Sepanjang prosesnya, kuantitas dan kualitas kakao Indonesia terus menerus diuji. Selama beberapa tahun lalu, Indonesia pernah masuk dalam lima besar negara pengekspor kakao dunia. Keberadaan kakao di Indonesia tidak dimulai dalam waktu sekejap. Perjalanannya cukup panjang, sudah dijajaki sejak zaman kolonial dan bertahan hingga kini.
Setijati D Sastrapradja dalam buku Perjalanan Panjang Tanaman Indonesia (2012) mengatakan, kakao bukanlah tanaman asli Indonesia. Tanaman tersebut berasal dari dataran rendah kawasan Amerika Selatan, seperti Peru, Ekuador, Colombia, dan Brasil. Orang-orang Indian Amerika sejak ribuan tahun lalu sudah mengonsumsi biji kakao. Sekitar abad ke-16, orang Spanyol disebut sebagai bangsa yang pertama kali memperkenalkan kakao keluar dari daerah asalnya.

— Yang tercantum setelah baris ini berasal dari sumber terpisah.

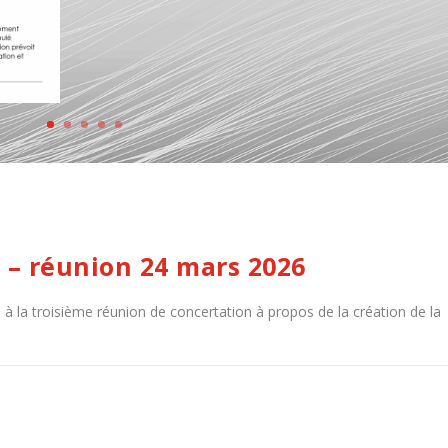
s
– réunion 24 mars 2026
à la troisième réunion de concertation à propos de la création de la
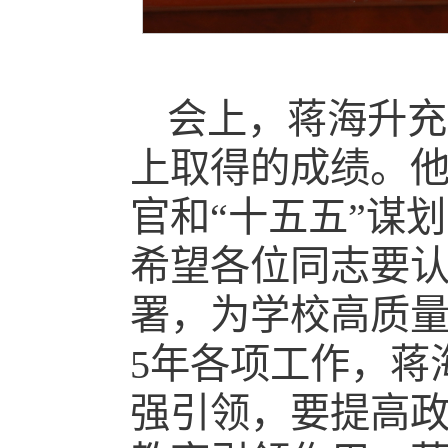
会上，蒋海升充
上取得的成绩。他指
官和“十五五”谋
希望各位同志要
署，为学校高质量
5年各项工作，蒋
强引领，要提高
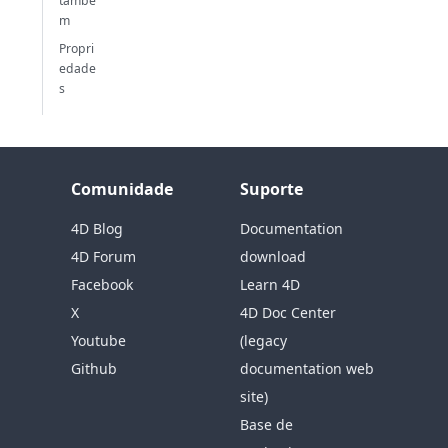
també
m
Propri
edade
s
Comunidade
Suporte
4D Blog
Documentation
4D Forum
download
Facebook
Learn 4D
X
4D Doc Center
Youtube
(legacy
Github
documentation web
site)
Base de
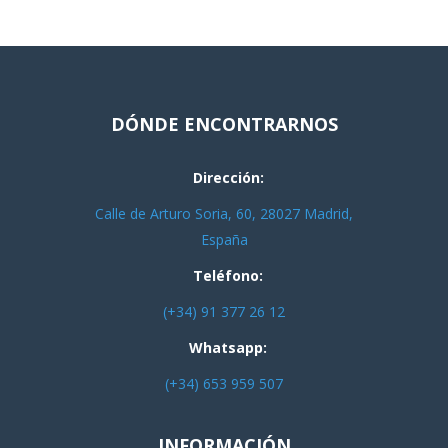
DÓNDE ENCONTRARNOS
Dirección:
Calle de Arturo Soria, 60, 28027 Madrid,
España
Teléfono:
(+34) 91 377 26 12
Whatsapp:
(+34) 653 959 507
INFORMACIÓN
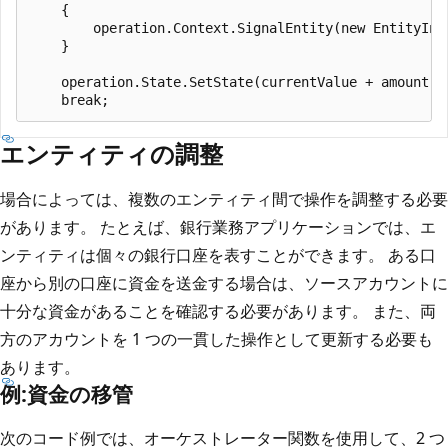
    {

        operation.Context.SignalEntity(new EntityIns
    }

    operation.State.SetState(currentValue + amount);

エンティティの調整
場合によっては、複数のエンティティ間で操作を調整する必要
があります。 たとえば、銀行業務アプリケーションでは、エ
ンティティは個々の銀行口座を表すことができます。 ある口
座から別の口座に資金を送金する場合は、ソースアカウントに
十分な資金があることを確認する必要があります。 また、両
方のアカウントを 1 つの一貫した操作として更新する必要も
あります。
例:資金の移管
次のコード例では、オーケストレーター関数を使用して、2 つ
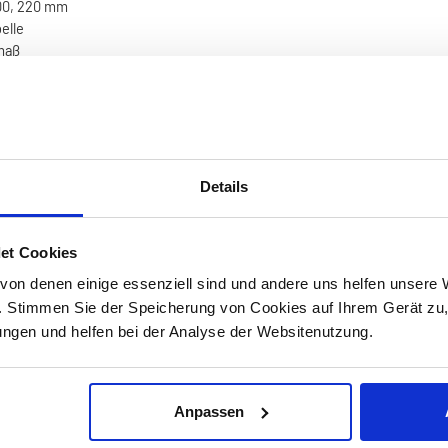
200, 220 mm
elle
hmaß
Details
et Cookies
on denen einige essenziell sind und andere uns helfen unsere 
. Stimmen Sie der Speicherung von Cookies auf Ihrem Gerät zu
gen und helfen bei der Analyse der Websitenutzung.
Anpassen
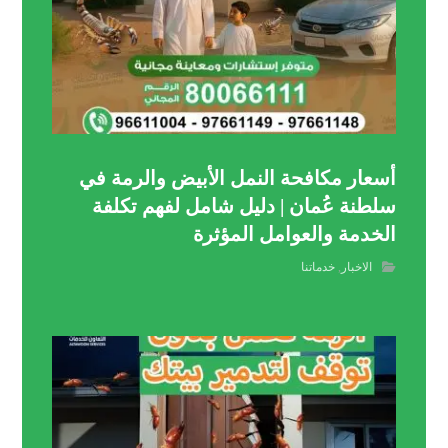
أسعار مكافحة النمل الأبيض والرمة في
سلطنة عُمان | دليل شامل لفهم تكلفة
الخدمة والعوامل المؤثرة
الاخبار
,
خدماتنا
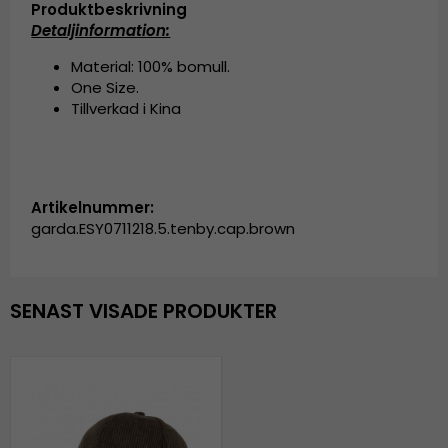
Produktbeskrivning
Detaljinformation:
Material: 100% bomull.
One Size.
Tillverkad i Kina
Artikelnummer:
garda.ESY0711218.5.tenby.cap.brown
SENAST VISADE PRODUKTER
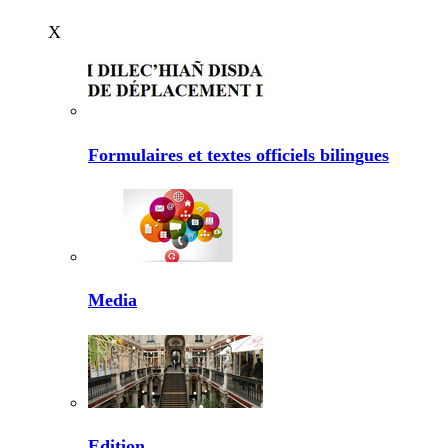
X
Formulaires et textes officiels bilingues
Media
Edition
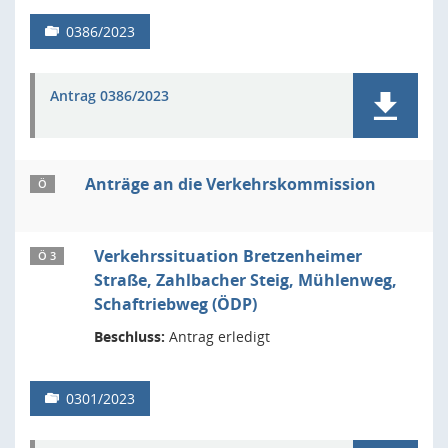
0386/2023
Antrag 0386/2023
Anträge an die Verkehrskommission
Ö
Verkehrssituation Bretzenheimer
Ö 3
Straße, Zahlbacher Steig, Mühlenweg,
Schaftriebweg (ÖDP)
Beschluss:
Antrag erledigt
0301/2023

biji cokelat dibawa masuk oleh orang Spanyol dari Meksiko saat pendaratan di Kepulauan Sangir, Sulawesi Utara
Tanaman kakao (Theobroma Cacao L) diperkirakan masuk ke wilayah Nusantara sekitar abad ke-16. Pada buku Komoditi Kakao: Peranannya dalam Perekonomian IndonesiaI (1995), Dr James J Spillane menjelaskan, biji cokelat dibawa masuk oleh orang Spanyol dari Meksiko saat pendaratan di Kepulauan Sangir, Sulawesi Utara. Awalnya tanaman kakao dikenal sebagai tanaman pekarangan dan nilai komersialnya belum diutamakan. Pengembangan potensi pun dilakukan dengan penanaman kakao dalam skala perkebunan di sejumlah daerah di Indonesia, yakni di Minahasa sekitar tahun 1780 hingga Ambon dan Seram (1858). Akan tetapi, perkebunan ini tidak berlangsung lama karena serangan hama.
Di Pulau Jawa, kakao ditanam sebagai tanaman hias di kebun para pejabat Belanda. Selanjutnya, biji-biji tersebut mulai tersebar meluas ke kebun sekitar warga. Dahulu kakao memang tak semoncer komoditas kopi. Pohonnya hanya ditanam di antara perkebunan kopi. Pada kurun 1850 hingga 1880, hasil panen kopi dalam negeri sangat berjaya. Bahkan, Indonesia pernah menjadi negara penghasil kopi jenis arabika terbesar di dunia. Akan tetapi, penyakit gugur daun membuat perkebunan kopi merapuh. Produksinya turun drastis, kopi tak menarik lagi untuk ditanam sekitar tahun 1879.
Setelah kopi meredup, barulah kakao dilirik sebagai komoditas yang menarik ditanam. Perkebunan kakao gencar dilakukan sepanjang Jawa Barat hingga Jawa Timur. Lagi-lagi, tanaman kakao tak bertahan lama karena serangan hama cacao moth (Aerocercorps cramerellea Sn dan Helopeltis sp) yang tak terkendali pada awal abad ke-19. Hingga tahun 1930, perkebunan kakao di sepanjang Jawa pun dialihkan menjadi perkebunan kopi atau karet.